Finally getting around to followup from the meeting after a busier-than-usual weekend. It seemed like we were closing in on consensus that <msPart type="fragment"> would suffice and that there was not a need to create a new <msFrag> (vel sim.) element. Is that so, or would anyone like to re-open the discussion? I’ve got an example here of a text very recently restored by means of joining two papyrus fragments from two separate collections: http://papyri.info//ddbdp/sb;6;9255, so each fragment has its own inventory number (lines 1-9: Graz, Universität Ms. I 1933 Manchester; lines 10-42: John Rylands Library Gr. 586) and this could be worked into an example very easily. Papyri.info doesn’t use msDesc in this way, unfortunately, due to the way the information comes into the system, but I could mark it up if that would be helpful.
On Feb 23, 2015, at 21:00 , Hugh Cayless
wrote: On Feb 23, 2015, at 12:04 , Fabio Ciotti
wrote: Hoping to spark some comment. As you might expect, I'm *strongly* in favor of permitting the use of msPart for describing fragments, so all I have are quibbles:
I have objected against this at the last f2f meeting, and I still am at odd with this, since these extension could conflict with well established manuscript description traditions. F. ex. all the manuscript description applications I have seen have the concept of composite ms, while there is no notion of scattered or dispersed ms (virtually reconstructed). There is an ontological rationale in this, since from a codicological perspective ms are real physical objects (item in FRBR parlance), not abstract entities.
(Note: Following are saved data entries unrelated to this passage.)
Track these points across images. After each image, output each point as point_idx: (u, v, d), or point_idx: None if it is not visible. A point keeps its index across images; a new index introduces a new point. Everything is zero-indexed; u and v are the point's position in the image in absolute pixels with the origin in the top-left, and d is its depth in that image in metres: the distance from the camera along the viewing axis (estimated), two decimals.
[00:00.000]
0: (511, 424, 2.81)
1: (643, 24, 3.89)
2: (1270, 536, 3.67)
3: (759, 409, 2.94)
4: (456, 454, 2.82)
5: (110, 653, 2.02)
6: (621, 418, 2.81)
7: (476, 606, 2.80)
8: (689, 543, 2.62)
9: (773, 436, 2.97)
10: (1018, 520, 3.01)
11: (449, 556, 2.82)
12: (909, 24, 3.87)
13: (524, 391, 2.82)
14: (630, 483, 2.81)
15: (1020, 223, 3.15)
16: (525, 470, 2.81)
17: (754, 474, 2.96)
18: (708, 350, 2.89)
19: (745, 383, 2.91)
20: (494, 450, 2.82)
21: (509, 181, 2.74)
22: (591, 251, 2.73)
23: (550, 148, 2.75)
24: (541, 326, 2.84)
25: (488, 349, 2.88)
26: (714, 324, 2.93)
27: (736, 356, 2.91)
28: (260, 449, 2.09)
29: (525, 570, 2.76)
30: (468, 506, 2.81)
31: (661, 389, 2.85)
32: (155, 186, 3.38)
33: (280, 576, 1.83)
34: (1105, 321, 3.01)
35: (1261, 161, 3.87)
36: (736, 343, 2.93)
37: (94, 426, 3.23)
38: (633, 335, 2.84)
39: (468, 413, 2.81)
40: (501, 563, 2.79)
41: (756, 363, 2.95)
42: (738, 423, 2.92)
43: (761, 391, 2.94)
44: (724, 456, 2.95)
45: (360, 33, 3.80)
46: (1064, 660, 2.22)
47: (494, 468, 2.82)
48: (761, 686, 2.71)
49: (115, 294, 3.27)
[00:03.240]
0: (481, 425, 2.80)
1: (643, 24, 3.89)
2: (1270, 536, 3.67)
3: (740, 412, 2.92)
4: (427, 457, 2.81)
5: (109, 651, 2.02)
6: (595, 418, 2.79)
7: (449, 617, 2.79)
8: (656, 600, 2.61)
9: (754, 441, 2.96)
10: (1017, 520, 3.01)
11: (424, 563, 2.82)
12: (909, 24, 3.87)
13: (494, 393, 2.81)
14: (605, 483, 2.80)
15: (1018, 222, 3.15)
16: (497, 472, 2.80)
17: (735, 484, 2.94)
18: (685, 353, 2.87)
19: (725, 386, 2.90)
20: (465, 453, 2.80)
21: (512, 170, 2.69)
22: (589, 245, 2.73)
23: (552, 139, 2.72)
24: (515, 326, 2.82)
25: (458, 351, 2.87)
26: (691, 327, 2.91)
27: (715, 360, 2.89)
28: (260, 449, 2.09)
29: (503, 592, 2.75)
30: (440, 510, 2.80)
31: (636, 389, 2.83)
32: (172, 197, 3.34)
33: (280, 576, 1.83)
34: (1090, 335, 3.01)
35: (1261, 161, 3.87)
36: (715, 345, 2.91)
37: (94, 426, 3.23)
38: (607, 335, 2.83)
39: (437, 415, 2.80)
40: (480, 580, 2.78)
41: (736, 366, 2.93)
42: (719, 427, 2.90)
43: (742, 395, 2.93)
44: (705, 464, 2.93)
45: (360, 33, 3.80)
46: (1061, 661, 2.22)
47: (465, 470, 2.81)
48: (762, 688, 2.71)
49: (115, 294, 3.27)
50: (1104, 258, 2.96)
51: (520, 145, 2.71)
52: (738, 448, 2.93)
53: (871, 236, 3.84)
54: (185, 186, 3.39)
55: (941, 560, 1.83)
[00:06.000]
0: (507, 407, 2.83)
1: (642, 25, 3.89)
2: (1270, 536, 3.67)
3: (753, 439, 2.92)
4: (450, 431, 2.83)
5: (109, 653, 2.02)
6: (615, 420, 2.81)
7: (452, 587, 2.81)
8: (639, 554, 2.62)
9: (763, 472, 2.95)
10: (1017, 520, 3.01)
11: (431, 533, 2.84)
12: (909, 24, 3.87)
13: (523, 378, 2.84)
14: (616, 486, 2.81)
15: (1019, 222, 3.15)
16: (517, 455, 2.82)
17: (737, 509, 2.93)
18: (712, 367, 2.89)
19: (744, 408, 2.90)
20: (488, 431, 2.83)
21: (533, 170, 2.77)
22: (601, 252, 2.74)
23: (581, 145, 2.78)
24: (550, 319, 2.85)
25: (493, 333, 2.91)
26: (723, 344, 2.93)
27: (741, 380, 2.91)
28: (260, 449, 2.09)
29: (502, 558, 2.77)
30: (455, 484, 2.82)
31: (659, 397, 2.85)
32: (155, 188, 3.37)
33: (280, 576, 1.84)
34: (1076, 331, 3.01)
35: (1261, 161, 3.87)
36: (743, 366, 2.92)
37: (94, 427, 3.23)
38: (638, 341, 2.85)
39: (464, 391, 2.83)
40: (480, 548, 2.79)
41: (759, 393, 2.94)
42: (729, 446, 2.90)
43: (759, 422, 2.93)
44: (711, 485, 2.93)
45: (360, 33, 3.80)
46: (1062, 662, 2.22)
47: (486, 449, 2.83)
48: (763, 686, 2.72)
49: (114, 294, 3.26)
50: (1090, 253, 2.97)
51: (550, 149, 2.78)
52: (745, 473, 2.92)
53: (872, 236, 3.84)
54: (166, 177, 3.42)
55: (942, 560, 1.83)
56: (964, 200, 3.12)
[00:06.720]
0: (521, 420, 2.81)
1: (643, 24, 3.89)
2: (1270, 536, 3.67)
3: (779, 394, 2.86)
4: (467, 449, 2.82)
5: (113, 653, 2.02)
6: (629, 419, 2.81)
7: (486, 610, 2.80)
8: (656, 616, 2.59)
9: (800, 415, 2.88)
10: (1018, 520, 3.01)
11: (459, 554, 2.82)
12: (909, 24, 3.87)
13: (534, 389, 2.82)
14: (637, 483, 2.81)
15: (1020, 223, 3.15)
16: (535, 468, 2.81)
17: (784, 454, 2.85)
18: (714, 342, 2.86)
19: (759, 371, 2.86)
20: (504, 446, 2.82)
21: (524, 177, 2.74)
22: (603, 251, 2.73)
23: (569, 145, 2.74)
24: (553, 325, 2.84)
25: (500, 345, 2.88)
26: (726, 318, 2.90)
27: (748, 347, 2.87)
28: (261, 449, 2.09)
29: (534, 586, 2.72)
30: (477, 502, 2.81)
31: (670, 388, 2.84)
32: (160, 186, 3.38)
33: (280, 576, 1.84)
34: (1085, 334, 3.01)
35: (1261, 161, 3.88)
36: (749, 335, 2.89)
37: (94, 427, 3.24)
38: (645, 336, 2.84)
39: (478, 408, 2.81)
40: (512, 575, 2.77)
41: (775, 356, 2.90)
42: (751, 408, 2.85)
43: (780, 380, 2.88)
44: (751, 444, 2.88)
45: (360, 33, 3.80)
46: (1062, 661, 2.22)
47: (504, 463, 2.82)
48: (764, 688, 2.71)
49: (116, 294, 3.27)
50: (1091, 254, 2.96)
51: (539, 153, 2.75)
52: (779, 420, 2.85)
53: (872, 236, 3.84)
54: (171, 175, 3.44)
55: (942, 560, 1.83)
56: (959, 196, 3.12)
I'd feel better with a new element with a clear semantic, but in the end I think that using <msPart> with a mandatory @type attribute can do the job.
I agree it probably makes no sense from a manuscript perspective, but it makes total sense to a papyrologist or epigraphist, to whom these are also real physical objects. They’ve just been smashed. Take a look at http://insaph.kcl.ac.uk/iaph2007/iAph040004.html, for example, where the inscribed architrave is in several chunks. This is one text that is no longer in one piece.
1) I don't thing the distinction should be "composite" vs. "dispersed". The fragments of a broken up (e.g. papyrus) text aren't necessarily scattered (though they may be), but the text *is* in bits rather than joined or bound together, and those bits may each have their own identifiers and their own histories.
I do not have enough English sensitivity to give my opinion here, to me dispersed and scattered are very similar. Maybe divided as Raffaele suggests is better since it is more general term
To me dispersed and scattered are very similar too. Divided or fragmentary might be better.
2) In the proposed text rewording "only remaining fragment of a former codex", the word "codex" excludes papyri and inscriptions.
Yes but the scope of msDesc module is the description of manuscript like object, not of general text bearing object. There is pending proposal to have such an element form ontology SIG, and I am not sure squeezing msDesc is the right way to go.
I think that ship has sailed. In the absence of a good alternative, people have been using msDesc for things that aren’t codices for a few years now. I fear I’m one of them :-).